JB: Twitter has changed the game. Most people won't ask you something in person that they're not afraid to ask you when they can stand behind a shield. And when your avatar is a picture of a cat and your name is @ss426, nobody in the world knows who you are. Some people take pride in getting kicks out of messing with others, and so there's been many moments on Twitter where I've had to collect myself and say, "Just don't respond."

But in general, I guess the most awkward moment over the last several years happened in the second race I ever drove for CAT. We were in Vegas and CAT does a lot of hospitality events – that's what makes their program work. Not everybody is buying a piece of CAT equipment, so they really cater to the people who are their customers.

There was this kid – say he was 5 or 6 – and he has a shirt with another driver on it. So when he walks up, just joking with him, I say, "Buddy, you've got to get a different shirt!" And when I did, he started crying! And I'm like, "Uhhh!" I was just messing with him, and his dad was laughing, but it was very awkward for me. Second race, and I've got the customers' kids crying!

SBN: If you had to choose one of these jobs after your career is over, would you rather be a NASCAR broadcaster or a high-ranking NASCAR official like a Robin Pemberton or John Darby?

JB: I would rather be a broadcaster. It's a whole lot easier to talk about what people aren't doing right than it is to actually try and do it right. The NASCAR officials' job is really thankless. Honestly, it reminds me of politicians – no matter what they do, there's a portion of the people who are going to think they're 100 percent wrong. And when they do something right, people just think it's normal and something they should do. So that job looks really difficult to me. I don't mind challenges, but I'm not sure I'd like to do that.

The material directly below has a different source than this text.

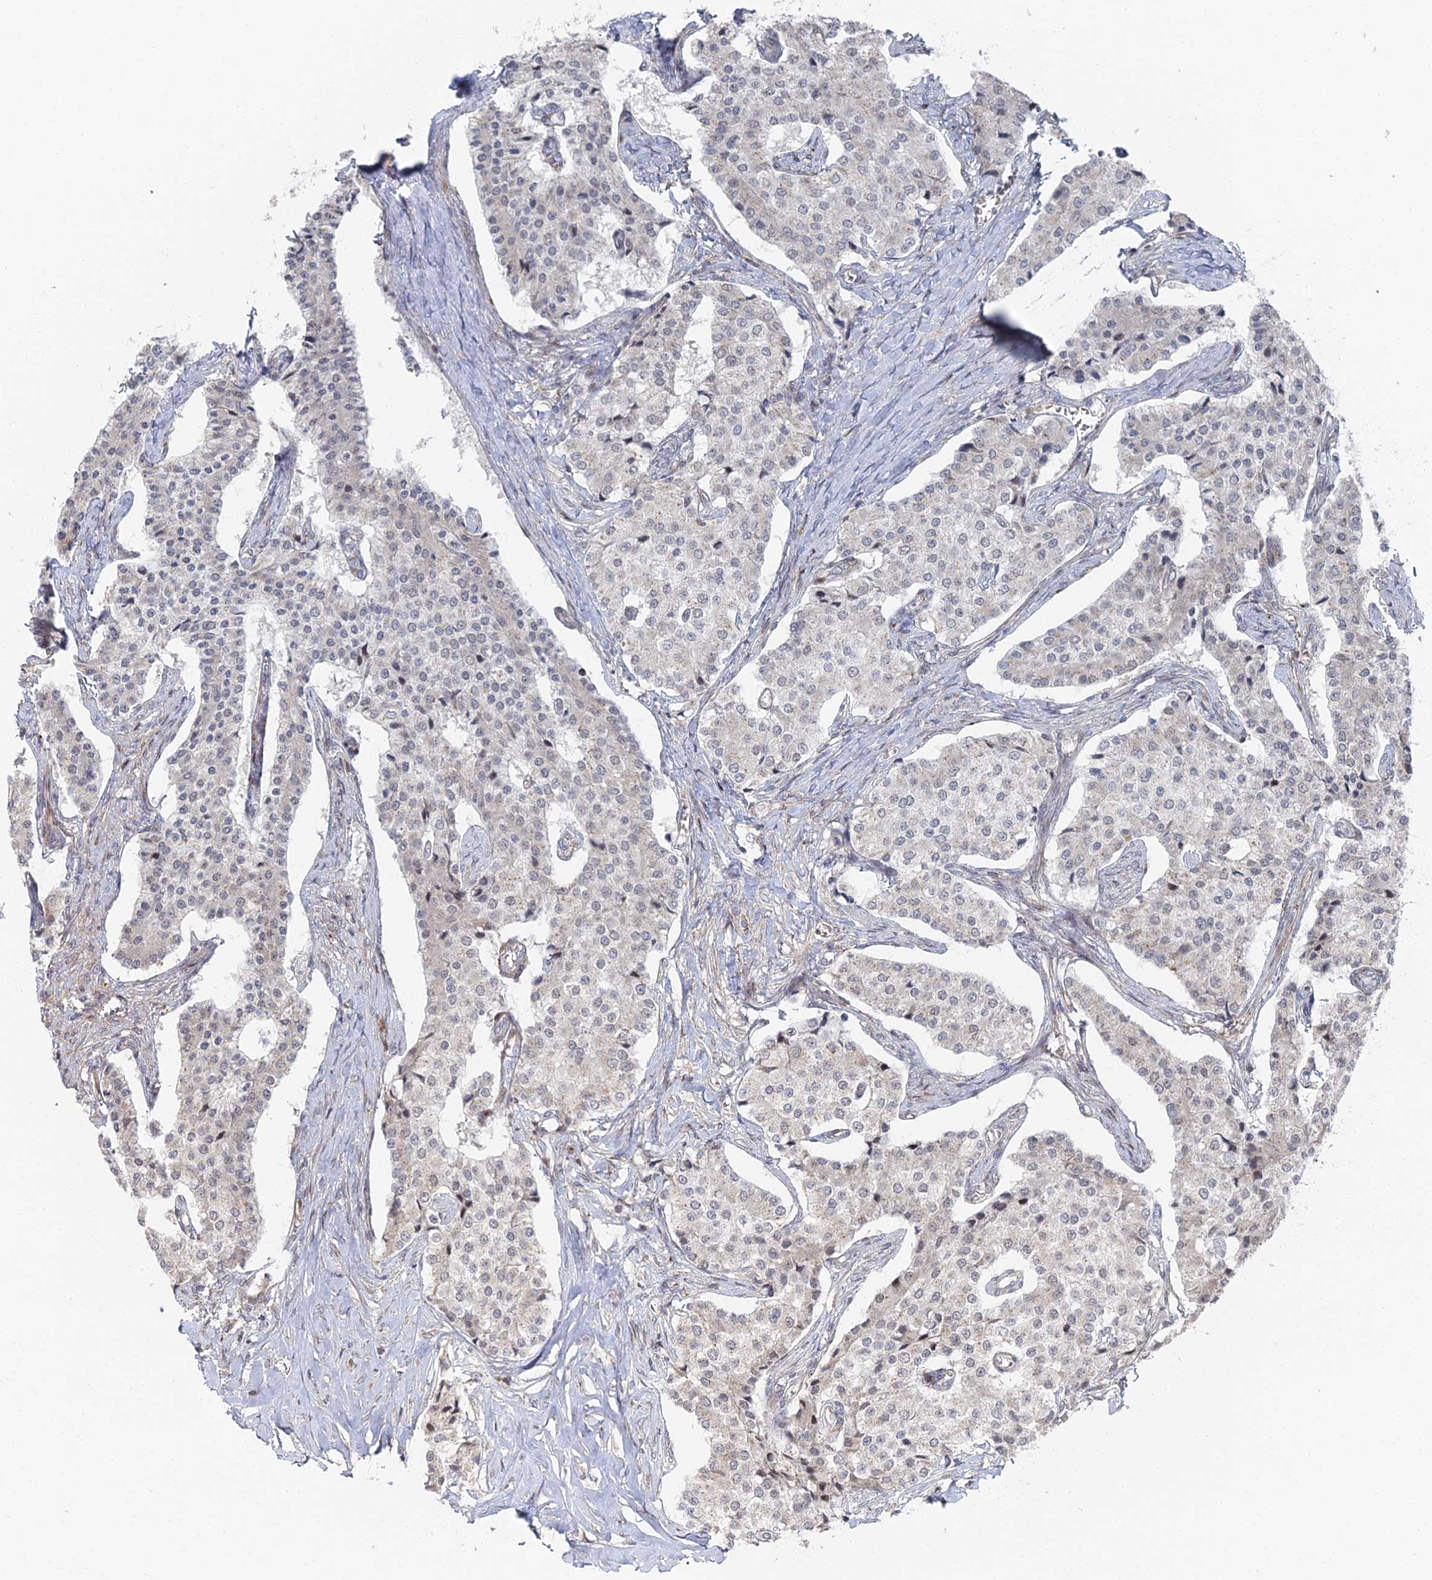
{"staining": {"intensity": "negative", "quantity": "none", "location": "none"}, "tissue": "carcinoid", "cell_type": "Tumor cells", "image_type": "cancer", "snomed": [{"axis": "morphology", "description": "Carcinoid, malignant, NOS"}, {"axis": "topography", "description": "Colon"}], "caption": "Immunohistochemistry (IHC) photomicrograph of human carcinoid stained for a protein (brown), which reveals no positivity in tumor cells. (DAB immunohistochemistry visualized using brightfield microscopy, high magnification).", "gene": "SGMS1", "patient": {"sex": "female", "age": 52}}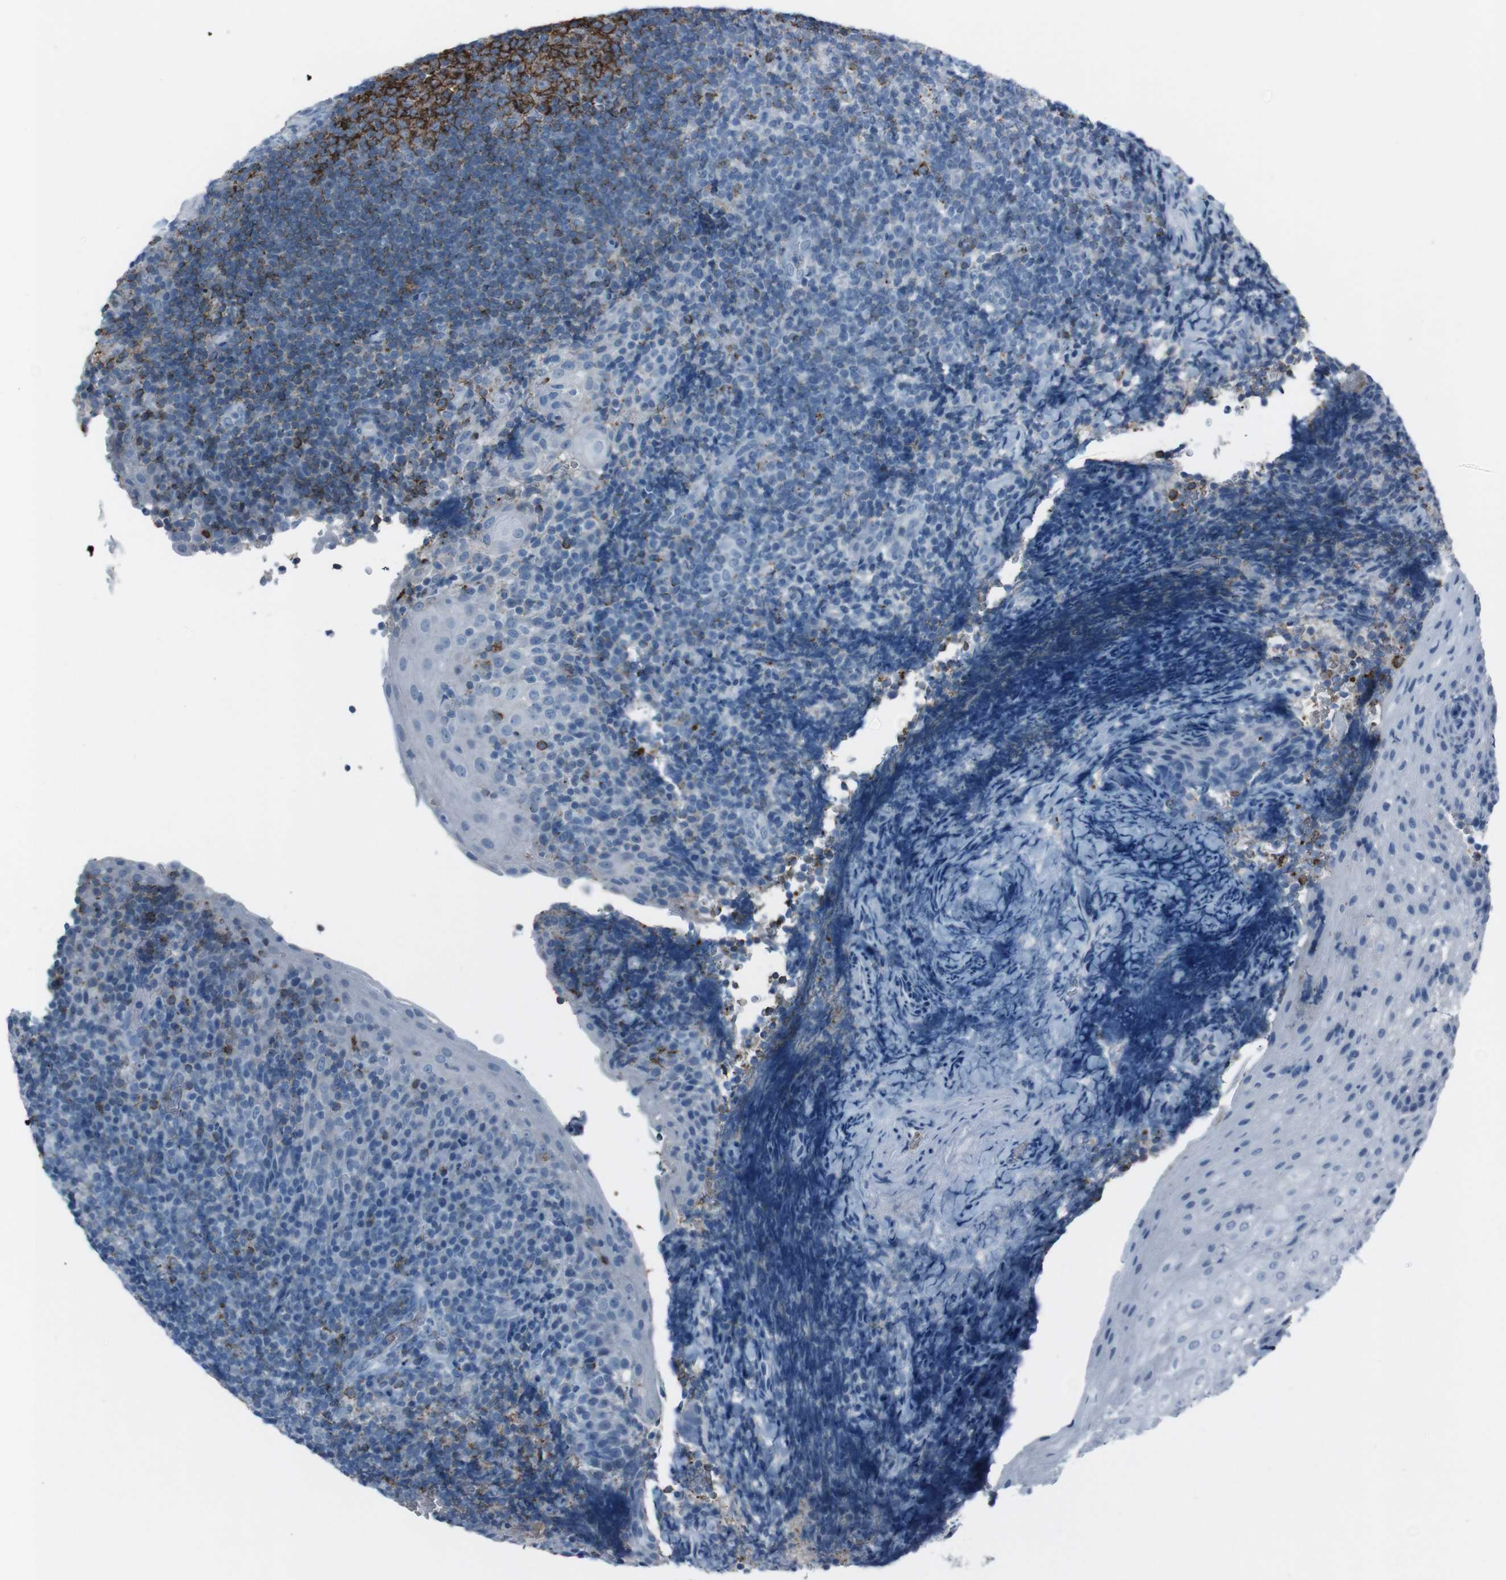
{"staining": {"intensity": "strong", "quantity": "25%-75%", "location": "cytoplasmic/membranous"}, "tissue": "tonsil", "cell_type": "Germinal center cells", "image_type": "normal", "snomed": [{"axis": "morphology", "description": "Normal tissue, NOS"}, {"axis": "topography", "description": "Tonsil"}], "caption": "Strong cytoplasmic/membranous positivity is identified in approximately 25%-75% of germinal center cells in benign tonsil. (brown staining indicates protein expression, while blue staining denotes nuclei).", "gene": "ST6GAL1", "patient": {"sex": "male", "age": 37}}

SBN: What's a question you get asked a lot that you're tired of answering?

JB: (Points to public relations representative Jonathan Bayless).

Bayless: I know this: "What's Ward doing?"

JB: (Laughs and nods)

Bayless: Every day of the week, at least three times a day, people ask him that.

JB: People ask me, "What's Ward doing?" and people ask Ward, "What's Jeff doing?" And we're both tired of answering it. We're also both confused as how people don't recognize that I'm Jeff and he's Ward.

SBN: I've been asking each driver to give me a question for the next one. Last week was Tony Stewart, and he wanted to know: What would you be doing if you weren't a race car driver?

JB: I'd still be in racing. I like building chassis, I like that part of the racing, too. My goal was if I couldn't be a driver, I'd own my own company that would design and build chassis.

SBN: And can you give me a question for the next interview?

JB: Yeah. Ask him: "The last guy that you wrecked, did you do it on purpose?"